# Task objective
Starting at the line that has "left knee: (234, 211, 5)" and stopping after the line that has "right wrist: (232, 591, -54)", copy only those lines of the entries below. Shift each number in every keypoint triple up by 117, and leave all other text unchanged.

Content starts

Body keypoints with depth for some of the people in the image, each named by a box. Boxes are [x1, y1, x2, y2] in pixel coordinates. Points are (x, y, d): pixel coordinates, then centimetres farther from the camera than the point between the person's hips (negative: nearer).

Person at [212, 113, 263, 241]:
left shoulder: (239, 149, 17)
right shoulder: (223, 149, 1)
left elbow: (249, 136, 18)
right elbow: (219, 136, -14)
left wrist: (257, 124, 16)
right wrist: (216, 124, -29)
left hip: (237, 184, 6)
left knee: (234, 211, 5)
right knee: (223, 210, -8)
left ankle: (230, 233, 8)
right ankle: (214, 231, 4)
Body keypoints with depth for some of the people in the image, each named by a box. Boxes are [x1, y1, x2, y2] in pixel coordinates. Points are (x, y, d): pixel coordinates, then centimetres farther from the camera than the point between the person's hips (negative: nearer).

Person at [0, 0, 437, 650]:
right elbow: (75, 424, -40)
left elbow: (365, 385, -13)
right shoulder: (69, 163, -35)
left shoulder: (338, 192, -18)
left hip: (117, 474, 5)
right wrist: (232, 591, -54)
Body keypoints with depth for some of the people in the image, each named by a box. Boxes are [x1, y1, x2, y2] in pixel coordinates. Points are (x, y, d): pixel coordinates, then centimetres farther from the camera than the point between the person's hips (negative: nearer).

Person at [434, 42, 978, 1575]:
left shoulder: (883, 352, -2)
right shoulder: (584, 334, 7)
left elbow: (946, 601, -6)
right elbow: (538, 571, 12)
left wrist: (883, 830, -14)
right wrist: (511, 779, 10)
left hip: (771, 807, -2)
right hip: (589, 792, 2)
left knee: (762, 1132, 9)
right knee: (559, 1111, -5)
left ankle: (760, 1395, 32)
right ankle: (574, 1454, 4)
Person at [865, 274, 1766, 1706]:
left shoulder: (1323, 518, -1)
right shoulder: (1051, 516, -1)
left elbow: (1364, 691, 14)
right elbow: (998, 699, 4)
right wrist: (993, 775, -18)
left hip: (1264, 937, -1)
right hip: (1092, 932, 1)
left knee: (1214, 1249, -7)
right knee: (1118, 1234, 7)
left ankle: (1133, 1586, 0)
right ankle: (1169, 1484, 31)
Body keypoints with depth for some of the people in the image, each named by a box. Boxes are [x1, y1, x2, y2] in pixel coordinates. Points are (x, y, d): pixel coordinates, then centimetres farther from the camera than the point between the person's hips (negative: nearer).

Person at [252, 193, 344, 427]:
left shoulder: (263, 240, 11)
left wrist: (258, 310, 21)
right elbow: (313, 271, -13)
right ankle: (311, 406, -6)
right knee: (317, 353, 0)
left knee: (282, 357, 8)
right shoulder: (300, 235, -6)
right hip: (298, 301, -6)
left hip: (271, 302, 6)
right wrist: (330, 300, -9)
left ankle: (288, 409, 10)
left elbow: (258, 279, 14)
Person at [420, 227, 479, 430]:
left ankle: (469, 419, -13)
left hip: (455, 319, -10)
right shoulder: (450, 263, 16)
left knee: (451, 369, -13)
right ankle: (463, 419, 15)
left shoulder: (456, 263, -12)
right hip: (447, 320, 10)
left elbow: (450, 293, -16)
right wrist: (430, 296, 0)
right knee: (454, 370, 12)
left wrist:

Content ends

# Reply to the exercise
left knee: (351, 328, 122)
right knee: (340, 327, 109)
left ankle: (347, 350, 125)
right ankle: (331, 348, 121)
Body keypoints with depth for some of the people in the image, each named by a box. Boxes are [x1, y1, x2, y2] in pixel coordinates. Points are (x, y, d): pixel coordinates, then centimetres farther from the camera than the point between the person's hips (negative: nearer).

Person at [0, 0, 437, 650]:
right elbow: (192, 541, 77)
left elbow: (482, 502, 104)
right shoulder: (186, 280, 82)
left shoulder: (455, 309, 99)
left hip: (234, 591, 122)
right wrist: (349, 708, 63)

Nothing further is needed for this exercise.